> Extracted page text data

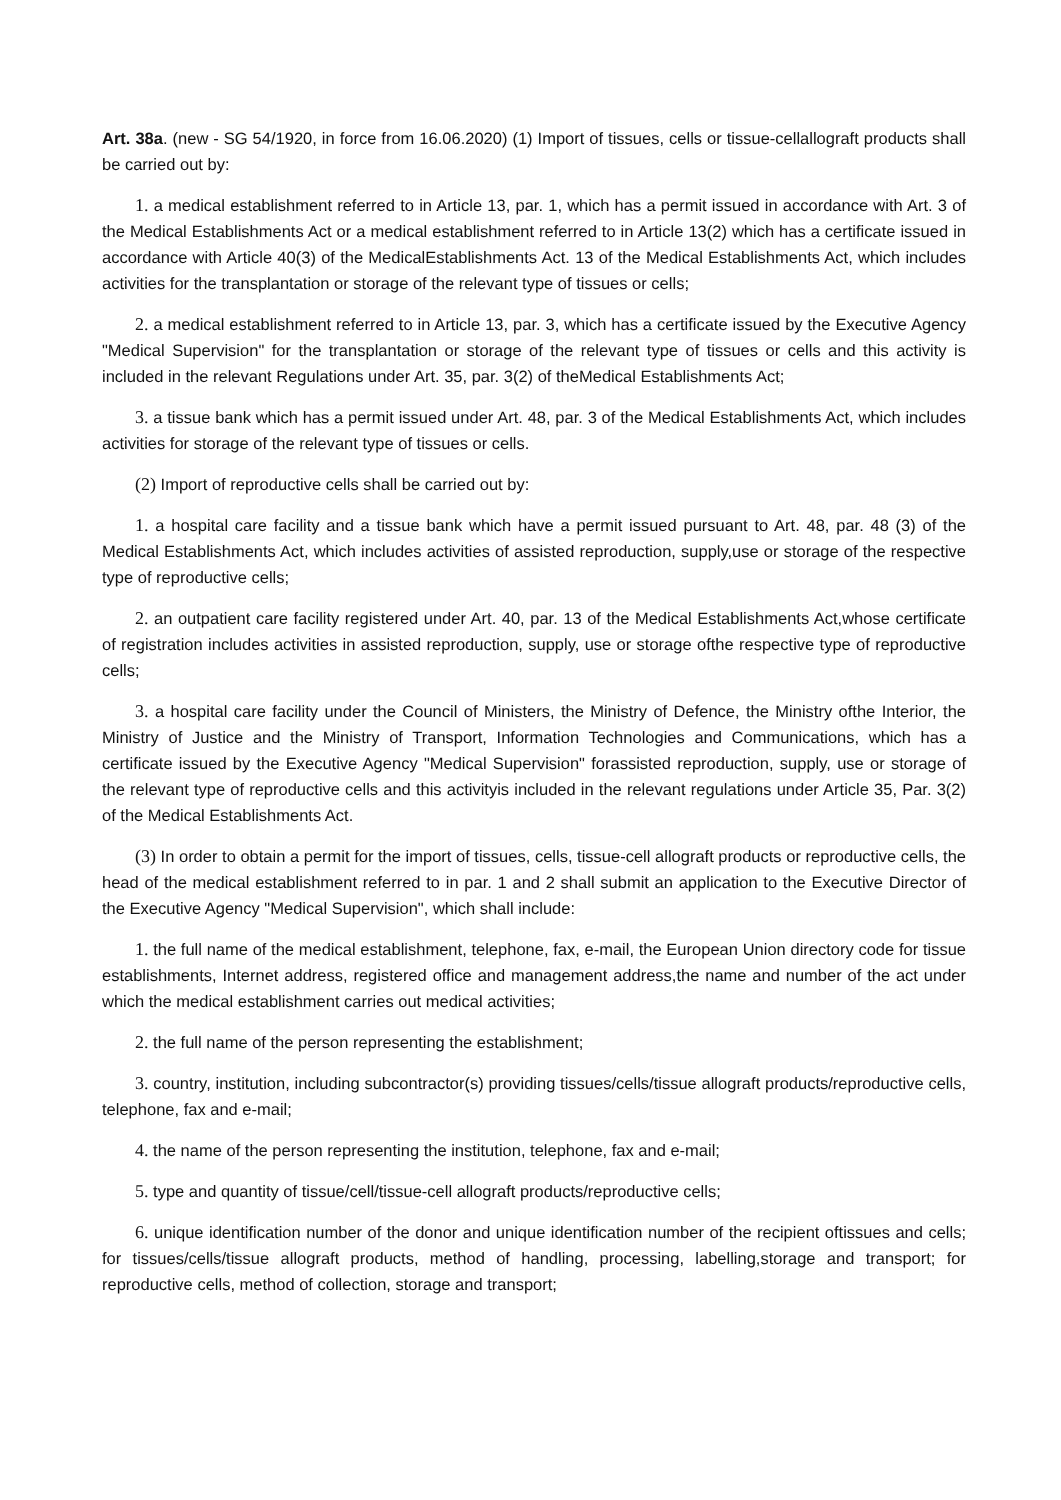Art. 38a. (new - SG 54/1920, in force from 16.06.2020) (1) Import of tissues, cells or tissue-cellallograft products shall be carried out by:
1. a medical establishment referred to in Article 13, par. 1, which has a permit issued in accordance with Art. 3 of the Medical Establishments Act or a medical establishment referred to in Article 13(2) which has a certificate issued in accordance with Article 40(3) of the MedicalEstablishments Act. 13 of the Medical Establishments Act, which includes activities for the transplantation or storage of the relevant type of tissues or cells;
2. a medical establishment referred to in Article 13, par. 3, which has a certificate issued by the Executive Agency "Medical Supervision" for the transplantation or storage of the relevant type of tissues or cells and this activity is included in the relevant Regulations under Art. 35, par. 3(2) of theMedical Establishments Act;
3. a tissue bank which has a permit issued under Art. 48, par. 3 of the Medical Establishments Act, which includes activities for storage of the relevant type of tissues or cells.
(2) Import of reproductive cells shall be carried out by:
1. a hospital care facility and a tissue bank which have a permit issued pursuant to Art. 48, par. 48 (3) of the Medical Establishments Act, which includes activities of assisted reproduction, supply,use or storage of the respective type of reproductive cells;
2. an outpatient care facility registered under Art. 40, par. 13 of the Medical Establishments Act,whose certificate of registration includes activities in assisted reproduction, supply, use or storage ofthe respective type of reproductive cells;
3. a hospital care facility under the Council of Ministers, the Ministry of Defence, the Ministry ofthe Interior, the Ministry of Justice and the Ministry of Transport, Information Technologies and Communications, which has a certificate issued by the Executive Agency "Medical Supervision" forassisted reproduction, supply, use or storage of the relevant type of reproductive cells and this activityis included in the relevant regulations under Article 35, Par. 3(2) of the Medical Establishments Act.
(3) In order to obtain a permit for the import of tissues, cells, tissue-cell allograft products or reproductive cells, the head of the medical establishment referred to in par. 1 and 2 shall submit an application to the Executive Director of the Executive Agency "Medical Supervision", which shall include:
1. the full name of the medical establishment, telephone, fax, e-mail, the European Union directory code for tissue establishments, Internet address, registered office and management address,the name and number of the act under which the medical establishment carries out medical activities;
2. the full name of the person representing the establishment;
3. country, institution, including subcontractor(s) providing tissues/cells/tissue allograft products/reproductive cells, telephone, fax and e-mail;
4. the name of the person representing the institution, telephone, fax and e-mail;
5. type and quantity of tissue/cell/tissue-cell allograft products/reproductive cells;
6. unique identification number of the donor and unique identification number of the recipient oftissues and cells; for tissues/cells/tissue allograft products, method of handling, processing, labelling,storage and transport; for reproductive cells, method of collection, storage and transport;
---
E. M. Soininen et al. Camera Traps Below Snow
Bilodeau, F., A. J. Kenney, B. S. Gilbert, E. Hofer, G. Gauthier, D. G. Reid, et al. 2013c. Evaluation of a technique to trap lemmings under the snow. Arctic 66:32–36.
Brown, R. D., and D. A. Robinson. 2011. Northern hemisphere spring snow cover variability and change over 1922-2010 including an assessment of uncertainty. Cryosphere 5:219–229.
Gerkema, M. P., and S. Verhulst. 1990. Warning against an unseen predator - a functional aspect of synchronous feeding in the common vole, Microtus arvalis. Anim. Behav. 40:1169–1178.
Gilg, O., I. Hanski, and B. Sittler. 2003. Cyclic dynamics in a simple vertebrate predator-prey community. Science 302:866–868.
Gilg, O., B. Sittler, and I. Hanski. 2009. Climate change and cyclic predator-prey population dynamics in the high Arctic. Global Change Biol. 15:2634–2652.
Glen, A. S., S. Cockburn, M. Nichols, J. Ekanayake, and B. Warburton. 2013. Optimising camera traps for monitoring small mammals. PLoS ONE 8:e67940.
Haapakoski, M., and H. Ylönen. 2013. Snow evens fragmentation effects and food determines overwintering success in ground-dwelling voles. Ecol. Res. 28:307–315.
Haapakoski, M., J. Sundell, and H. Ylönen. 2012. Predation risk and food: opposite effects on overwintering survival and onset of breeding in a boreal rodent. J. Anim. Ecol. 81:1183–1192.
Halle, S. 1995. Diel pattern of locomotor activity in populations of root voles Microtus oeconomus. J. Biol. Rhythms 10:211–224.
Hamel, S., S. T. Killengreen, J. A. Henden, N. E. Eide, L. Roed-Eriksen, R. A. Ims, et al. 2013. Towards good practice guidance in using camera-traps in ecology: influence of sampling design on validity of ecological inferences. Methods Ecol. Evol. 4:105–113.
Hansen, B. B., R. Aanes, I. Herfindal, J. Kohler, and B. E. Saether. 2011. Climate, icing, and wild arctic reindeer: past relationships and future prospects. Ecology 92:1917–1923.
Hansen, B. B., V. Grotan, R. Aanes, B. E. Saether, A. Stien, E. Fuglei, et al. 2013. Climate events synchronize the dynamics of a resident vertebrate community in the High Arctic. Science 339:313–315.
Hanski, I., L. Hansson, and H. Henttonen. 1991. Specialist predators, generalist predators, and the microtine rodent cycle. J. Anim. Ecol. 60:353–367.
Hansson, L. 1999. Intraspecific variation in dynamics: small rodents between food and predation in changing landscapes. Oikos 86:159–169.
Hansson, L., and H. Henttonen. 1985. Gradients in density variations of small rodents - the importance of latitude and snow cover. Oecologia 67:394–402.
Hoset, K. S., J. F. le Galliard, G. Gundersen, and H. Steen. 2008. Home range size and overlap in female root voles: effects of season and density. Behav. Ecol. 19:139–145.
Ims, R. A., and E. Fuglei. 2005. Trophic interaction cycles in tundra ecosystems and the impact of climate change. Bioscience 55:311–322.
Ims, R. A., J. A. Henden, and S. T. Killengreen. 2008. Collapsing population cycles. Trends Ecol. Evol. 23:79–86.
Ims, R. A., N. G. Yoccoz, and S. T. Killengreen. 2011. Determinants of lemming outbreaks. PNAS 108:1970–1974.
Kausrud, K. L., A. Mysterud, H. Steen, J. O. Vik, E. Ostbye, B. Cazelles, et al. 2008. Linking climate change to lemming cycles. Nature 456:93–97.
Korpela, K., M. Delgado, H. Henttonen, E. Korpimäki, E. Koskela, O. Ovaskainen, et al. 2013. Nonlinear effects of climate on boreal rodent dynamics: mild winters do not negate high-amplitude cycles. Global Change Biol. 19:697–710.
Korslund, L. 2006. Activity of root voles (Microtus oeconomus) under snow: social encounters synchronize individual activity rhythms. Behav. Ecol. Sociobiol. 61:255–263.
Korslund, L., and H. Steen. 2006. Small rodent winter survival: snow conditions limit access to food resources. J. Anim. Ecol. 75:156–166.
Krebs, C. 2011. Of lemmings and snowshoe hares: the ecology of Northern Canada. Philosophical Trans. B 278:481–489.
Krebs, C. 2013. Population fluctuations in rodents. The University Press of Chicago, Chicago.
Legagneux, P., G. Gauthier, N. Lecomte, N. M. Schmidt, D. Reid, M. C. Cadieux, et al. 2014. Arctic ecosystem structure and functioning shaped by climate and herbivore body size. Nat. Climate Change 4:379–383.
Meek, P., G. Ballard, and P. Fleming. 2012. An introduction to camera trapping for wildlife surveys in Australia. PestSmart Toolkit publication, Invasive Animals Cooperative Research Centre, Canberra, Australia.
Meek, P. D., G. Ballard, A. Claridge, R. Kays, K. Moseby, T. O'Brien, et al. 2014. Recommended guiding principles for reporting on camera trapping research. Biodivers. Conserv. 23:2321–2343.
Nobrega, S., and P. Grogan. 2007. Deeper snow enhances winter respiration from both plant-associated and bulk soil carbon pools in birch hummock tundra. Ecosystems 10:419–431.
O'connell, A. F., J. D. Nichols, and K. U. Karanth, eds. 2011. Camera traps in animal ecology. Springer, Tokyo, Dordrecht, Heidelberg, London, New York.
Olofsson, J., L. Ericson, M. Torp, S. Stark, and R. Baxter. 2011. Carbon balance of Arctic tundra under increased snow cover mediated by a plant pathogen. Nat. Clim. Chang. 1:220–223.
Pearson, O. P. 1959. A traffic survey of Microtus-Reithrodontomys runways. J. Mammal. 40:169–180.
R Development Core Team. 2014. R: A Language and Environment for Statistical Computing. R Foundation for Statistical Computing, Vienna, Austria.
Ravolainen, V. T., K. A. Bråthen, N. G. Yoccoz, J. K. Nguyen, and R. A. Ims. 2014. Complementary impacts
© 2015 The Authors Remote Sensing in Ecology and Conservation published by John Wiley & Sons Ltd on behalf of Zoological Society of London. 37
==
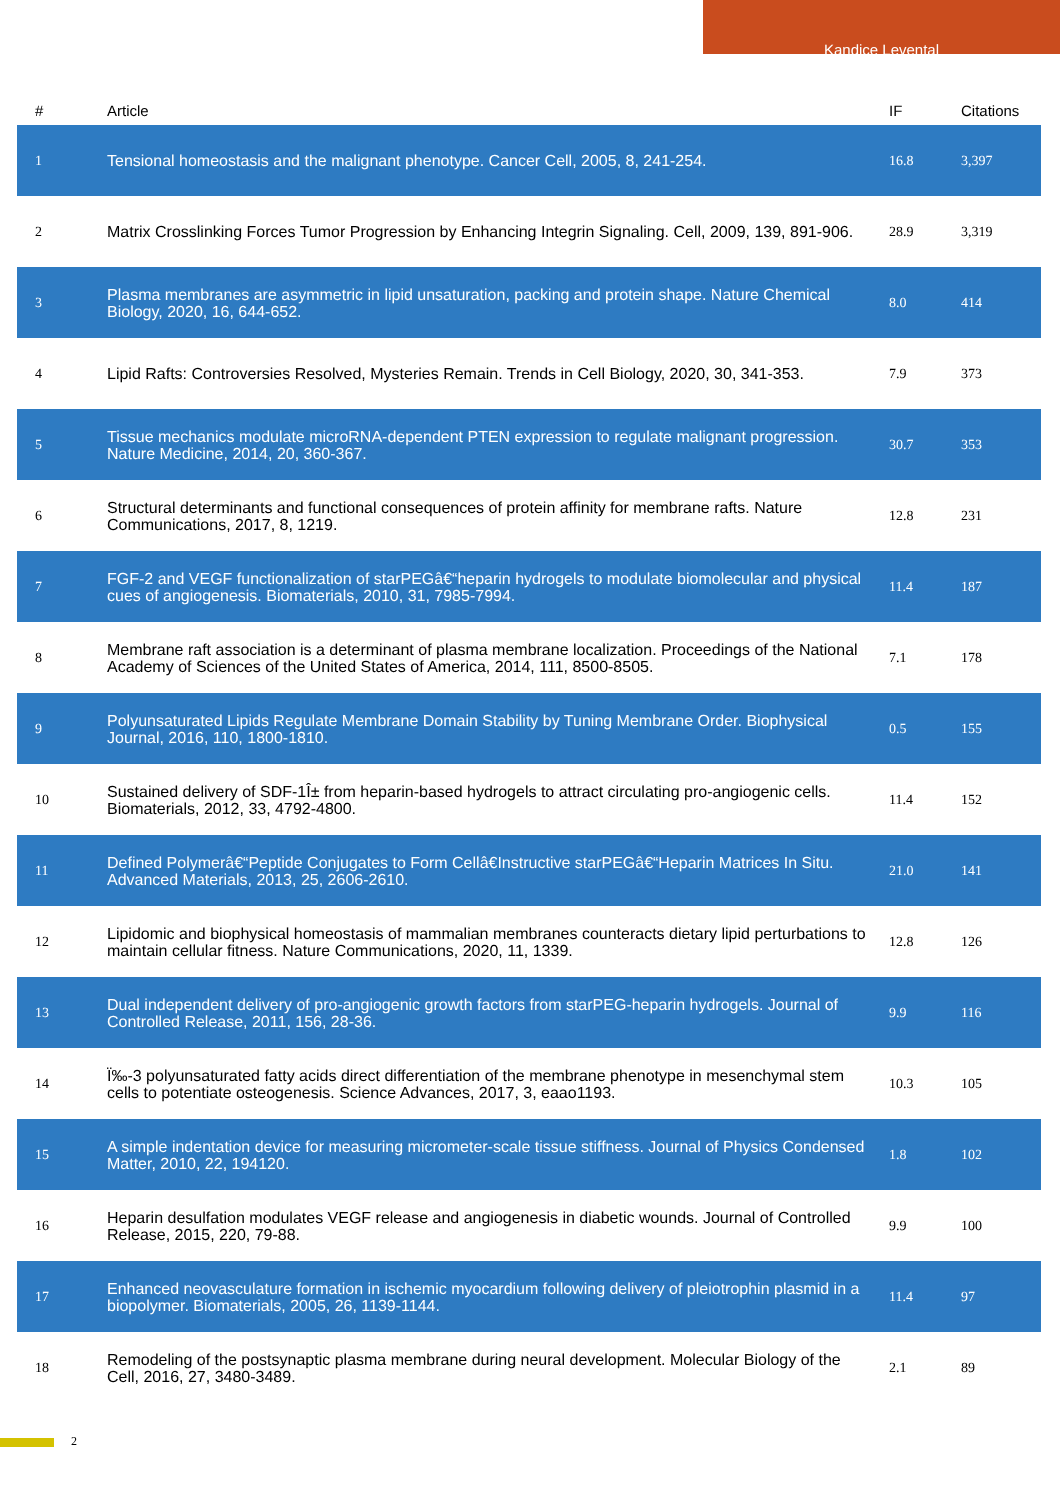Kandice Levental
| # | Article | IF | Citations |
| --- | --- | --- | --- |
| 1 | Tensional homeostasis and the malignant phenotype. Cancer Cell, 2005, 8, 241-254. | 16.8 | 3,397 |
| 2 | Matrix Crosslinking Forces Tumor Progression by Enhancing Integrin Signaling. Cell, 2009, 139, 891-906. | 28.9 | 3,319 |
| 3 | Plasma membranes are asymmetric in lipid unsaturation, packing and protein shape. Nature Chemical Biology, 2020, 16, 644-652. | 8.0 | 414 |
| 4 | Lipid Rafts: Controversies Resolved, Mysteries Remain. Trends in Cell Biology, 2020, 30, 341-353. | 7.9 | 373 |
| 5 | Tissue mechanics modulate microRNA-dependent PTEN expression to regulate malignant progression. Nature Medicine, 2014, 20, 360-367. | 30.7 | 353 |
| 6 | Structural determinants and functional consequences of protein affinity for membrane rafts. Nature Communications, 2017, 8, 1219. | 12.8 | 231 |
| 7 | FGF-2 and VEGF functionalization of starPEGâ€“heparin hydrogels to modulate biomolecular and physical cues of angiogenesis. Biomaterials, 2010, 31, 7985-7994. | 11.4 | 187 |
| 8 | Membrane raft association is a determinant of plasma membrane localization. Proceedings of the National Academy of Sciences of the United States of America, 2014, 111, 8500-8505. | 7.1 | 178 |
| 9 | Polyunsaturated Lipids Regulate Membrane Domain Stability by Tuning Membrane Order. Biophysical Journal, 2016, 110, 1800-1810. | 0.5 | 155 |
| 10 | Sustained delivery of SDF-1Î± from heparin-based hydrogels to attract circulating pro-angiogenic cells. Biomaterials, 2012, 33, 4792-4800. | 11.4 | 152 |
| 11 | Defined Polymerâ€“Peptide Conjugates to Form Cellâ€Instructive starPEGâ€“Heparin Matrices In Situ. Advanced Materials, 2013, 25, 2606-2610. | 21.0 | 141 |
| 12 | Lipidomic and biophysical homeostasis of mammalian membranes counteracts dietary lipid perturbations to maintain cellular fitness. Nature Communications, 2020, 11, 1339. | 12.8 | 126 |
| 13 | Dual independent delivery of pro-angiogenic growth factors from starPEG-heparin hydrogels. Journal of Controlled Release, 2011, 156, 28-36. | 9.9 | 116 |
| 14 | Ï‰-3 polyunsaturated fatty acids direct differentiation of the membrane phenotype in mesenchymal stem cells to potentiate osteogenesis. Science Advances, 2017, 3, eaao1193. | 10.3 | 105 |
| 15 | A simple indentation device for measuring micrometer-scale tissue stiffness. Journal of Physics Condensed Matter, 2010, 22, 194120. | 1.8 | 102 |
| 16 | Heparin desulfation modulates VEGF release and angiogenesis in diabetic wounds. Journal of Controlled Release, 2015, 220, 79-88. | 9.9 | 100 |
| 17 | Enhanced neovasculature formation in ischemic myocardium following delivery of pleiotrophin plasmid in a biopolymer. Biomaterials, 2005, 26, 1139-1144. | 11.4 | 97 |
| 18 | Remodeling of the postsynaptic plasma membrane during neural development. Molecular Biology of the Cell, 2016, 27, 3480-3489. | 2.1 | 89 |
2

> Assigned task
Above are the records; copy every line in them that holds the word "starPEGâ".

> Answer space
| 7 | FGF-2 and VEGF functionalization of starPEGâ€“heparin hydrogels to modulate biomolecular and physical cues of angiogenesis. Biomaterials, 2010, 31, 7985-7994. | 11.4 | 187 |
| 11 | Defined Polymerâ€“Peptide Conjugates to Form Cellâ€Instructive starPEGâ€“Heparin Matrices In Situ. Advanced Materials, 2013, 25, 2606-2610. | 21.0 | 141 |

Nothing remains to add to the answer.